Preparation:
Step 1: Preheat the oven to 200 ° C.
Step 2: Halve the red peppers, remove the seeds and cut them into pieces. Cut the spring onions into thin rings and finely chop the garlic.
Step 3: Divide the peppers, spring onions, cherry tomatoes and garlic over a baking sheet. Sprinkle with olive oil and sprinkle with The Spice Club Italian (and optional with extra thyme). Roast in the oven for 20 minutes until they are soft.
Step 4: Meanwhile, cook the fusilli according to the instructions on the package in a large pan with salted water. Drain and keep a cup of the cooking water.
Step 5: Heat a little olive oil in a large frying pan over medium heat. Add the roasted vegetables and fry briefly. Add the tomato puree and fry for another 2 minutes.

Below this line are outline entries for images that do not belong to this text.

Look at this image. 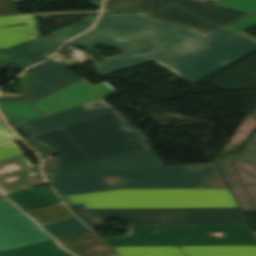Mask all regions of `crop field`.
I'll use <instances>...</instances> for the list:
<instances>
[{
	"label": "crop field",
	"instance_id": "8a807250",
	"mask_svg": "<svg viewBox=\"0 0 256 256\" xmlns=\"http://www.w3.org/2000/svg\"><path fill=\"white\" fill-rule=\"evenodd\" d=\"M113 37L152 46L96 62L99 74L154 60L194 84L256 51L255 42L224 28L204 36L133 14L102 15L92 31L70 43L88 49Z\"/></svg>",
	"mask_w": 256,
	"mask_h": 256
},
{
	"label": "crop field",
	"instance_id": "ac0d7876",
	"mask_svg": "<svg viewBox=\"0 0 256 256\" xmlns=\"http://www.w3.org/2000/svg\"><path fill=\"white\" fill-rule=\"evenodd\" d=\"M124 121L114 111L83 122L52 130L33 138L58 155L60 171L128 152L145 150L142 139L126 132Z\"/></svg>",
	"mask_w": 256,
	"mask_h": 256
},
{
	"label": "crop field",
	"instance_id": "34b2d1b8",
	"mask_svg": "<svg viewBox=\"0 0 256 256\" xmlns=\"http://www.w3.org/2000/svg\"><path fill=\"white\" fill-rule=\"evenodd\" d=\"M59 196L121 188H212L226 187L215 164L199 170L187 166L146 167L52 175Z\"/></svg>",
	"mask_w": 256,
	"mask_h": 256
},
{
	"label": "crop field",
	"instance_id": "412701ff",
	"mask_svg": "<svg viewBox=\"0 0 256 256\" xmlns=\"http://www.w3.org/2000/svg\"><path fill=\"white\" fill-rule=\"evenodd\" d=\"M61 198L87 209L238 207L229 189H121Z\"/></svg>",
	"mask_w": 256,
	"mask_h": 256
},
{
	"label": "crop field",
	"instance_id": "f4fd0767",
	"mask_svg": "<svg viewBox=\"0 0 256 256\" xmlns=\"http://www.w3.org/2000/svg\"><path fill=\"white\" fill-rule=\"evenodd\" d=\"M125 236L105 239L110 246L256 245L249 225H129ZM223 233L224 237L208 234Z\"/></svg>",
	"mask_w": 256,
	"mask_h": 256
},
{
	"label": "crop field",
	"instance_id": "dd49c442",
	"mask_svg": "<svg viewBox=\"0 0 256 256\" xmlns=\"http://www.w3.org/2000/svg\"><path fill=\"white\" fill-rule=\"evenodd\" d=\"M170 4H175L221 26L250 14L194 0H106L103 12L139 11L137 14L188 27L204 35L221 28L174 6L159 11L141 13V11L160 9Z\"/></svg>",
	"mask_w": 256,
	"mask_h": 256
},
{
	"label": "crop field",
	"instance_id": "e52e79f7",
	"mask_svg": "<svg viewBox=\"0 0 256 256\" xmlns=\"http://www.w3.org/2000/svg\"><path fill=\"white\" fill-rule=\"evenodd\" d=\"M71 209L90 228L109 218L128 224H247L240 209L86 210L82 205Z\"/></svg>",
	"mask_w": 256,
	"mask_h": 256
},
{
	"label": "crop field",
	"instance_id": "d8731c3e",
	"mask_svg": "<svg viewBox=\"0 0 256 256\" xmlns=\"http://www.w3.org/2000/svg\"><path fill=\"white\" fill-rule=\"evenodd\" d=\"M48 240L52 237L0 197V251Z\"/></svg>",
	"mask_w": 256,
	"mask_h": 256
},
{
	"label": "crop field",
	"instance_id": "5a996713",
	"mask_svg": "<svg viewBox=\"0 0 256 256\" xmlns=\"http://www.w3.org/2000/svg\"><path fill=\"white\" fill-rule=\"evenodd\" d=\"M26 71L43 84L19 95L0 91V102L30 101L33 103L80 80L78 76L64 65L53 64L49 61L32 67Z\"/></svg>",
	"mask_w": 256,
	"mask_h": 256
},
{
	"label": "crop field",
	"instance_id": "3316defc",
	"mask_svg": "<svg viewBox=\"0 0 256 256\" xmlns=\"http://www.w3.org/2000/svg\"><path fill=\"white\" fill-rule=\"evenodd\" d=\"M116 93L105 82L92 86L86 80H80L34 103V105L47 116Z\"/></svg>",
	"mask_w": 256,
	"mask_h": 256
},
{
	"label": "crop field",
	"instance_id": "28ad6ade",
	"mask_svg": "<svg viewBox=\"0 0 256 256\" xmlns=\"http://www.w3.org/2000/svg\"><path fill=\"white\" fill-rule=\"evenodd\" d=\"M31 168L24 155L0 161V193L5 196L39 185Z\"/></svg>",
	"mask_w": 256,
	"mask_h": 256
},
{
	"label": "crop field",
	"instance_id": "d1516ede",
	"mask_svg": "<svg viewBox=\"0 0 256 256\" xmlns=\"http://www.w3.org/2000/svg\"><path fill=\"white\" fill-rule=\"evenodd\" d=\"M146 166H163V164L161 160L158 157L154 156L150 150H145L94 162L60 173Z\"/></svg>",
	"mask_w": 256,
	"mask_h": 256
},
{
	"label": "crop field",
	"instance_id": "22f410ed",
	"mask_svg": "<svg viewBox=\"0 0 256 256\" xmlns=\"http://www.w3.org/2000/svg\"><path fill=\"white\" fill-rule=\"evenodd\" d=\"M89 118L93 116L79 106L44 118L16 124V126L30 137Z\"/></svg>",
	"mask_w": 256,
	"mask_h": 256
},
{
	"label": "crop field",
	"instance_id": "cbeb9de0",
	"mask_svg": "<svg viewBox=\"0 0 256 256\" xmlns=\"http://www.w3.org/2000/svg\"><path fill=\"white\" fill-rule=\"evenodd\" d=\"M60 246L76 256H109L116 254L94 232L58 239Z\"/></svg>",
	"mask_w": 256,
	"mask_h": 256
},
{
	"label": "crop field",
	"instance_id": "5142ce71",
	"mask_svg": "<svg viewBox=\"0 0 256 256\" xmlns=\"http://www.w3.org/2000/svg\"><path fill=\"white\" fill-rule=\"evenodd\" d=\"M35 21L33 16H5L0 17V49H5L24 42L26 39L37 36L35 24L12 26L7 25L29 23Z\"/></svg>",
	"mask_w": 256,
	"mask_h": 256
},
{
	"label": "crop field",
	"instance_id": "d9b57169",
	"mask_svg": "<svg viewBox=\"0 0 256 256\" xmlns=\"http://www.w3.org/2000/svg\"><path fill=\"white\" fill-rule=\"evenodd\" d=\"M5 198L23 212L61 203L48 186H36Z\"/></svg>",
	"mask_w": 256,
	"mask_h": 256
},
{
	"label": "crop field",
	"instance_id": "733c2abd",
	"mask_svg": "<svg viewBox=\"0 0 256 256\" xmlns=\"http://www.w3.org/2000/svg\"><path fill=\"white\" fill-rule=\"evenodd\" d=\"M67 39L48 35L6 49L4 52L31 56L40 62L50 56Z\"/></svg>",
	"mask_w": 256,
	"mask_h": 256
},
{
	"label": "crop field",
	"instance_id": "4a817a6b",
	"mask_svg": "<svg viewBox=\"0 0 256 256\" xmlns=\"http://www.w3.org/2000/svg\"><path fill=\"white\" fill-rule=\"evenodd\" d=\"M186 256H256V246H178Z\"/></svg>",
	"mask_w": 256,
	"mask_h": 256
},
{
	"label": "crop field",
	"instance_id": "bc2a9ffb",
	"mask_svg": "<svg viewBox=\"0 0 256 256\" xmlns=\"http://www.w3.org/2000/svg\"><path fill=\"white\" fill-rule=\"evenodd\" d=\"M0 112L13 124L44 117V115L30 102L0 103Z\"/></svg>",
	"mask_w": 256,
	"mask_h": 256
},
{
	"label": "crop field",
	"instance_id": "214f88e0",
	"mask_svg": "<svg viewBox=\"0 0 256 256\" xmlns=\"http://www.w3.org/2000/svg\"><path fill=\"white\" fill-rule=\"evenodd\" d=\"M122 256H185L177 246L115 247Z\"/></svg>",
	"mask_w": 256,
	"mask_h": 256
},
{
	"label": "crop field",
	"instance_id": "92a150f3",
	"mask_svg": "<svg viewBox=\"0 0 256 256\" xmlns=\"http://www.w3.org/2000/svg\"><path fill=\"white\" fill-rule=\"evenodd\" d=\"M0 256H72L58 248L54 241L28 246L6 252Z\"/></svg>",
	"mask_w": 256,
	"mask_h": 256
},
{
	"label": "crop field",
	"instance_id": "dafd665d",
	"mask_svg": "<svg viewBox=\"0 0 256 256\" xmlns=\"http://www.w3.org/2000/svg\"><path fill=\"white\" fill-rule=\"evenodd\" d=\"M42 227L55 239L90 231L77 218L47 224Z\"/></svg>",
	"mask_w": 256,
	"mask_h": 256
},
{
	"label": "crop field",
	"instance_id": "00972430",
	"mask_svg": "<svg viewBox=\"0 0 256 256\" xmlns=\"http://www.w3.org/2000/svg\"><path fill=\"white\" fill-rule=\"evenodd\" d=\"M26 215L39 226L74 217L64 205L27 213Z\"/></svg>",
	"mask_w": 256,
	"mask_h": 256
},
{
	"label": "crop field",
	"instance_id": "a9b5d70f",
	"mask_svg": "<svg viewBox=\"0 0 256 256\" xmlns=\"http://www.w3.org/2000/svg\"><path fill=\"white\" fill-rule=\"evenodd\" d=\"M98 17V15H90L88 17H86L84 20H82L81 22L74 24L70 27H67L65 29L56 31V32H52V34H57V35H62V36H66V37H73L85 30H87L92 23L95 21V19Z\"/></svg>",
	"mask_w": 256,
	"mask_h": 256
},
{
	"label": "crop field",
	"instance_id": "4177f3b9",
	"mask_svg": "<svg viewBox=\"0 0 256 256\" xmlns=\"http://www.w3.org/2000/svg\"><path fill=\"white\" fill-rule=\"evenodd\" d=\"M214 3L256 13V0H220Z\"/></svg>",
	"mask_w": 256,
	"mask_h": 256
},
{
	"label": "crop field",
	"instance_id": "730fd06b",
	"mask_svg": "<svg viewBox=\"0 0 256 256\" xmlns=\"http://www.w3.org/2000/svg\"><path fill=\"white\" fill-rule=\"evenodd\" d=\"M1 63H15L23 68L37 63L31 57H26L22 55H13L3 53V50H0V64Z\"/></svg>",
	"mask_w": 256,
	"mask_h": 256
},
{
	"label": "crop field",
	"instance_id": "eef30255",
	"mask_svg": "<svg viewBox=\"0 0 256 256\" xmlns=\"http://www.w3.org/2000/svg\"><path fill=\"white\" fill-rule=\"evenodd\" d=\"M101 44L117 47L125 52L149 46V45L127 41L119 38H114L109 41L103 42Z\"/></svg>",
	"mask_w": 256,
	"mask_h": 256
},
{
	"label": "crop field",
	"instance_id": "ae1a2a85",
	"mask_svg": "<svg viewBox=\"0 0 256 256\" xmlns=\"http://www.w3.org/2000/svg\"><path fill=\"white\" fill-rule=\"evenodd\" d=\"M256 25V15L254 14H250L238 21H235L227 26H225L226 28L239 33L245 29H248L252 26Z\"/></svg>",
	"mask_w": 256,
	"mask_h": 256
},
{
	"label": "crop field",
	"instance_id": "d3111659",
	"mask_svg": "<svg viewBox=\"0 0 256 256\" xmlns=\"http://www.w3.org/2000/svg\"><path fill=\"white\" fill-rule=\"evenodd\" d=\"M82 107L85 108L94 117L114 111V109H112L102 100L83 105Z\"/></svg>",
	"mask_w": 256,
	"mask_h": 256
},
{
	"label": "crop field",
	"instance_id": "750c4746",
	"mask_svg": "<svg viewBox=\"0 0 256 256\" xmlns=\"http://www.w3.org/2000/svg\"><path fill=\"white\" fill-rule=\"evenodd\" d=\"M28 72V71H27ZM26 71L18 78L20 79V88L23 90L19 93H23L39 84H41V82H39L37 79H35L33 76H31L29 73H27Z\"/></svg>",
	"mask_w": 256,
	"mask_h": 256
},
{
	"label": "crop field",
	"instance_id": "bd1437ed",
	"mask_svg": "<svg viewBox=\"0 0 256 256\" xmlns=\"http://www.w3.org/2000/svg\"><path fill=\"white\" fill-rule=\"evenodd\" d=\"M21 154H23V152L14 143H9L0 147V160Z\"/></svg>",
	"mask_w": 256,
	"mask_h": 256
},
{
	"label": "crop field",
	"instance_id": "1d83c4d3",
	"mask_svg": "<svg viewBox=\"0 0 256 256\" xmlns=\"http://www.w3.org/2000/svg\"><path fill=\"white\" fill-rule=\"evenodd\" d=\"M16 14L13 0H0V15Z\"/></svg>",
	"mask_w": 256,
	"mask_h": 256
},
{
	"label": "crop field",
	"instance_id": "120bbe31",
	"mask_svg": "<svg viewBox=\"0 0 256 256\" xmlns=\"http://www.w3.org/2000/svg\"><path fill=\"white\" fill-rule=\"evenodd\" d=\"M18 137L9 131L0 130V144L7 141L17 140Z\"/></svg>",
	"mask_w": 256,
	"mask_h": 256
},
{
	"label": "crop field",
	"instance_id": "d32e631a",
	"mask_svg": "<svg viewBox=\"0 0 256 256\" xmlns=\"http://www.w3.org/2000/svg\"><path fill=\"white\" fill-rule=\"evenodd\" d=\"M117 112V111H116ZM118 113V112H117ZM118 115L125 121V123L128 125V126H126V127H124V129L126 130V131H130V130H134L140 137H141V135H140V133L137 131V130H135L133 127H131L128 123H127V121L118 113ZM142 138V137H141ZM143 139V138H142ZM144 141V140H143ZM145 142V141H144ZM146 144V143H145ZM146 146L148 147V145L146 144ZM148 149H150L149 147H148Z\"/></svg>",
	"mask_w": 256,
	"mask_h": 256
},
{
	"label": "crop field",
	"instance_id": "5866460e",
	"mask_svg": "<svg viewBox=\"0 0 256 256\" xmlns=\"http://www.w3.org/2000/svg\"><path fill=\"white\" fill-rule=\"evenodd\" d=\"M84 1H87L93 5H96V6H100L102 0H84Z\"/></svg>",
	"mask_w": 256,
	"mask_h": 256
},
{
	"label": "crop field",
	"instance_id": "028f5c9d",
	"mask_svg": "<svg viewBox=\"0 0 256 256\" xmlns=\"http://www.w3.org/2000/svg\"><path fill=\"white\" fill-rule=\"evenodd\" d=\"M0 129H2V130H9V131H11L3 122H2V120L0 119Z\"/></svg>",
	"mask_w": 256,
	"mask_h": 256
},
{
	"label": "crop field",
	"instance_id": "e1f06a70",
	"mask_svg": "<svg viewBox=\"0 0 256 256\" xmlns=\"http://www.w3.org/2000/svg\"><path fill=\"white\" fill-rule=\"evenodd\" d=\"M16 2H21V1H55V0H14Z\"/></svg>",
	"mask_w": 256,
	"mask_h": 256
},
{
	"label": "crop field",
	"instance_id": "0bd39190",
	"mask_svg": "<svg viewBox=\"0 0 256 256\" xmlns=\"http://www.w3.org/2000/svg\"><path fill=\"white\" fill-rule=\"evenodd\" d=\"M199 1L207 2V1H212V0H199Z\"/></svg>",
	"mask_w": 256,
	"mask_h": 256
},
{
	"label": "crop field",
	"instance_id": "b80d0937",
	"mask_svg": "<svg viewBox=\"0 0 256 256\" xmlns=\"http://www.w3.org/2000/svg\"><path fill=\"white\" fill-rule=\"evenodd\" d=\"M113 256H121V255H119V254H116V255H113Z\"/></svg>",
	"mask_w": 256,
	"mask_h": 256
},
{
	"label": "crop field",
	"instance_id": "c035e120",
	"mask_svg": "<svg viewBox=\"0 0 256 256\" xmlns=\"http://www.w3.org/2000/svg\"><path fill=\"white\" fill-rule=\"evenodd\" d=\"M254 234H256V232H253Z\"/></svg>",
	"mask_w": 256,
	"mask_h": 256
},
{
	"label": "crop field",
	"instance_id": "c21b1889",
	"mask_svg": "<svg viewBox=\"0 0 256 256\" xmlns=\"http://www.w3.org/2000/svg\"><path fill=\"white\" fill-rule=\"evenodd\" d=\"M255 237H256V235H255Z\"/></svg>",
	"mask_w": 256,
	"mask_h": 256
}]
</instances>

Step 6: Pour the cooking cream into the pan and optionally add the chili flakes. Let the sauce simmer until something has thickened.
Step 7: Add the boiled fusilli to the sauce and mix well. If necessary, add some of the stored cooking water to dilute the sauce.
Step 8: Stir the grated cheddar cheese into the pasta until the cheese has melted. Season with salt and pepper.
Step 9: Serve the pasta warm, garnished with The Spice Club Topping, Basil and finely chopped spring onions. Enjoy!